Und es kann in der Tat von Nutzen für die Linke sein, wenn auch in der konservativen Presse teilweise linke Positionen zu Wort kommen. Doch die scheinbare Wende im FAZ-Feuilleton und das ‚Umgarnen‘ durch die (oder ‚der‘) Linke(n) könnten auch einen fatalen Effekt mit sich bringen. Karl Kraus merkte einmal an: „Das Geheimnis des Agitators ist, sich so dumm zu machen, wie seine Zuhörer sind, damit sie glauben, sie seien so gescheit wie er.“ Übertragen auf die Debatte um das FAZ-Feuilleton bedeutet das, dass die als ‚links’ erscheinenden Geistesblitze in den bürgerlichen Feuilletons darauf abzielen und bewirken, die kulturelle Hegemonie über Gesellschaftskritik weiter zu festigen.

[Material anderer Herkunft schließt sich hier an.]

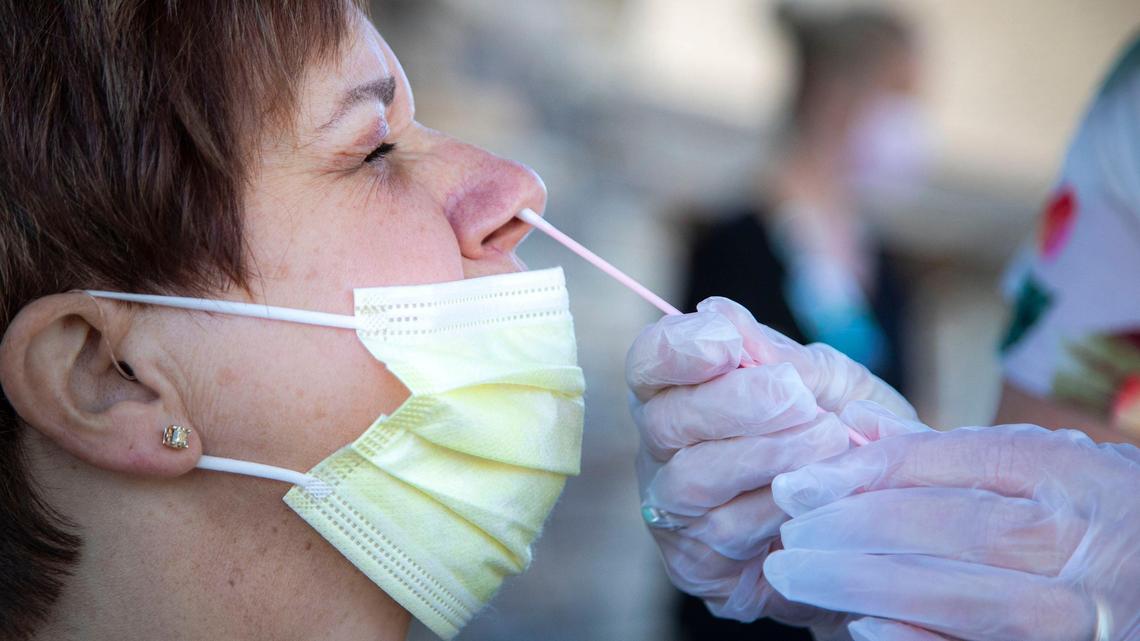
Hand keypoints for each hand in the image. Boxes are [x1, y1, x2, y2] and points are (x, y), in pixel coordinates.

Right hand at [626, 296, 917, 624]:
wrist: (881, 525)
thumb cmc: (845, 440)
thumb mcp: (831, 384)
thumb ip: (780, 354)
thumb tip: (717, 312)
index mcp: (683, 390)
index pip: (650, 361)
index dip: (679, 349)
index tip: (728, 342)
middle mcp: (664, 449)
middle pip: (665, 420)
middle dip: (734, 404)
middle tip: (800, 399)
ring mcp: (674, 510)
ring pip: (691, 480)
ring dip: (765, 456)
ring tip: (830, 441)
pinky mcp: (695, 564)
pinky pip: (722, 534)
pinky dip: (777, 510)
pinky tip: (817, 497)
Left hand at [765, 412, 1139, 640]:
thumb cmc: (1098, 518)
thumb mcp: (1046, 466)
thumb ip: (949, 453)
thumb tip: (856, 425)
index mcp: (1069, 475)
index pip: (954, 465)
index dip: (865, 474)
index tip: (799, 485)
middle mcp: (1081, 543)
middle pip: (953, 528)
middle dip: (853, 530)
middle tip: (787, 536)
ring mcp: (1082, 616)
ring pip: (963, 597)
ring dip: (865, 585)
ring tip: (796, 575)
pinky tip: (860, 627)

Denn zugleich haben wir es derzeit mit einer Situation zu tun, in der keine ernsthafte ‚Gefahr’ von links ausgeht. Wäre dies der Fall, wären die zitierten Linksbekenntnisse seitens der Konservativen als Strategie denkbar, ‚linke’ Positionen in einen gesamtgesellschaftlichen Konsens einzubinden und sie im Sinne des kapitalistischen Projekts zu normalisieren. Doch davon kann momentan keine Rede sein. Obwohl selten antikapitalistische Thesen so sehr bestätigt wurden wie in der billionenschweren Rettung von Banken, vermochte es die ‚Linke’ bisher nicht, von einer der schwerwiegendsten Legitimationskrisen des Kapitalismus zu ‚profitieren‘. Es fehlt ihr offenbar an schlagkräftigen Analysen und vor allem an der offensiven Vermittlung der vorhandenen.

Da von der ‚Linken’ aber im Augenblick wenig zu befürchten ist, muss sie als Gegner im Kampf um Deutungshoheit auch nicht besonders ernst genommen werden und kann daher als diskursives Ersatzteillager Verwendung finden. Beides zusammengedacht, einerseits die schwache Position linker Ideen in den Deutungskämpfen und andererseits soziale Proteste wie in England, aber auch in vielen anderen Ländern, ergibt folgende Situation: Die Verhältnisse spitzen sich zwar zu, gleichzeitig sind explizit linke Alternativen im Mainstream bedeutungslos. Genau diesen Zustand nutzt die ‚bürgerliche Gesellschaftskritik‘ für sich. Linker Antikapitalismus wird ersetzt durch (sozial-)marktwirtschaftliche ‚Kapitalismuskritik‘, die sich nicht gegen die Logik der Wirtschaftsordnung richtet, sondern gegen einzelne „Auswüchse“. Die hin und wieder geäußerte Gesellschaftskritik versickert oder wird kanalisiert, indem kapitalismuskritische Positionen eingebunden werden. Die im Feuilleton sich äußernde Krise des Konservativismus als moralischer Bodyguard des Kapitalismus ist insofern nicht zwingend ein Grund zu Freude.